((

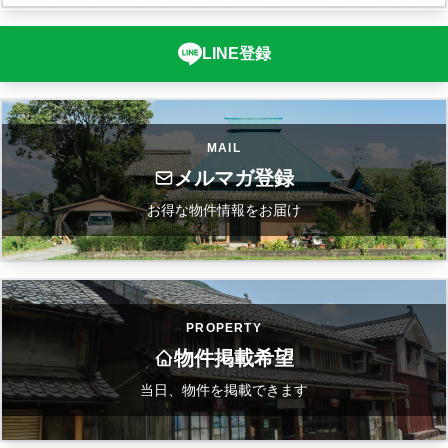
LINE登録
MAIL
メルマガ登録
お得な物件情報をお届け
PROPERTY
物件掲載希望
当日、物件を掲載できます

))

- Exercise brief:
Reproduce every line of text from the entries above verbatim, in its original order, and omit the pictures.

- Result of this exercise:
LINE登録
MAIL
メルマガ登録
お得な物件情報をお届け
PROPERTY
物件掲載希望
当日、物件を掲載できます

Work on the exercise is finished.